Fri, 26 Apr 2024

 

Nigerian public health groups set up training centre in Abuja
 
By:
Fri, 27 Apr 2018   ||   Nigeria,
 

The Partnership for Advocacy in Child and Family Health (PACFaH) has opened a multi-million naira training centre in Abuja, Nigeria’s federal capital city.
Named after the late professor of Africa Politics at Oxford University in the United Kingdom, Abdulrauf Mustapha, the centre was commissioned on Friday in the Central Business District of the city.

Mr Mustapha was board chairmen of PACFaH, an umbrella organisation for seven organisations organised around the theme of family planning, nutrition, immunisation, pneumonia and diarrhea .
Declaring the building open, Paulin Basinga, the new country Director for the Bill and Melinda Gates Foundation in Nigeria, paid homage to the vision and partnership of PACFaH.
He urged the organisations to give expanded meaning and continued valued to the development of family health in Nigeria.

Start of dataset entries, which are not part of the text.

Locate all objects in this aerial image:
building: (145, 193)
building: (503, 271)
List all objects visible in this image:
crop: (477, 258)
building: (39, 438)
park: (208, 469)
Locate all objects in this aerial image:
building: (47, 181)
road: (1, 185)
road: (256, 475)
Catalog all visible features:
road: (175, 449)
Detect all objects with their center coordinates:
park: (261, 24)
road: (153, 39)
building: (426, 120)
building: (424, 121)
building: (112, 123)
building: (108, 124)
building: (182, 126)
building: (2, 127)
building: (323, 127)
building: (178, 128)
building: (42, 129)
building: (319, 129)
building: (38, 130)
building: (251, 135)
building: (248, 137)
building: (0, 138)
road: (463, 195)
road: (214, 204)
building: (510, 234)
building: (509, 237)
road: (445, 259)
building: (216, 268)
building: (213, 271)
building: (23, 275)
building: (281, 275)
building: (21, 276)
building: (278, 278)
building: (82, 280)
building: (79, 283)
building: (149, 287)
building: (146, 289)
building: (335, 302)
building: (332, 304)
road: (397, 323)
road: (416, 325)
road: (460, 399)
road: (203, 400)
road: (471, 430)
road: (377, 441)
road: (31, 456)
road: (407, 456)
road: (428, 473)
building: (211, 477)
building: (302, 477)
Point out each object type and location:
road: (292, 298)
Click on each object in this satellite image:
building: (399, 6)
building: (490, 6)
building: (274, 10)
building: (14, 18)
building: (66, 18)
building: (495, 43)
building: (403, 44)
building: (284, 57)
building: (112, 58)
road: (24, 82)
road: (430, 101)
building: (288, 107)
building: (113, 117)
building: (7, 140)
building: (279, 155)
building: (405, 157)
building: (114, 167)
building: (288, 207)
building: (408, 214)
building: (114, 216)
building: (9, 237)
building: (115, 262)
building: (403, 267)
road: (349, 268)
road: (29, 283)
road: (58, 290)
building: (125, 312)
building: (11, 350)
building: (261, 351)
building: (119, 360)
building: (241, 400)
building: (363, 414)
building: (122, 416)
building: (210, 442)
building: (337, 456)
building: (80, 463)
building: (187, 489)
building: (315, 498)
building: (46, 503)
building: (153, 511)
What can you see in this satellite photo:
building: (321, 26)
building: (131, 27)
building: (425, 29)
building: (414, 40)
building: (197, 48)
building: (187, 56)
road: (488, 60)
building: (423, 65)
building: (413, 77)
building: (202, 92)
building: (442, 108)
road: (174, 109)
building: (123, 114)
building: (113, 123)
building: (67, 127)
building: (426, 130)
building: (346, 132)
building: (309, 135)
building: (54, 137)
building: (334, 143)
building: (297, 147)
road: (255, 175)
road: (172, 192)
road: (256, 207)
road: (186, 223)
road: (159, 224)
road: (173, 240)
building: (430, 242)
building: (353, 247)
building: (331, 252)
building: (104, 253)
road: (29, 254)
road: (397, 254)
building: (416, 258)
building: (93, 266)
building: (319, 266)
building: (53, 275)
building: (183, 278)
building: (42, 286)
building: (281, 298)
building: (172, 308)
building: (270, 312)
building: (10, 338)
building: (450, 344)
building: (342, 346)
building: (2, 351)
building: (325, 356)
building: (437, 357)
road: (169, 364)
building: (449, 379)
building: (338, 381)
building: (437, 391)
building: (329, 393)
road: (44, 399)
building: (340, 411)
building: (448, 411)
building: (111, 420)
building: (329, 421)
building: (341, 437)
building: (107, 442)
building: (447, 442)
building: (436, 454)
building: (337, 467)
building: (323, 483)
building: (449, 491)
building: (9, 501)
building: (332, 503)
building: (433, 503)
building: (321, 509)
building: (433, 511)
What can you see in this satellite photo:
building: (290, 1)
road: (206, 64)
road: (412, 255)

He was assisted by Barad Tytel, the interim deputy director for policy and advocacy.

“The need for a dedicated space that we can call our own to serve civil society capacity development” led to the thinking of, and establishment of the Abdulrauf Mustapha training centre,” Judith Ann-Walker, the project director of PACFaH said at the ceremony.
“We hope with the centre, all credible civil society groups in the health space will find a platform where to improve the skill set of their members,” Mr. Walker said.
According to the statement on the website, PACFaH was set up in 2014 “to introduce innovative, social, accountability projects through the unique strategy of capacity building for CSO’s on the demand side and government champions on the supply side to build partnerships to advance child and family health through advocacy”.

When the programme ended in 2017,it was scaled up as PASA (PACFaH @ scale) to ” contribute to strengthening the Nigeria health System by creating an environment of responsiveness and accounting through the sustainable, goal directed and evidence based activities of indigenous and civil society organizations, holding government at the national and sub-national to accountable for its pledges and standards in child and family health”.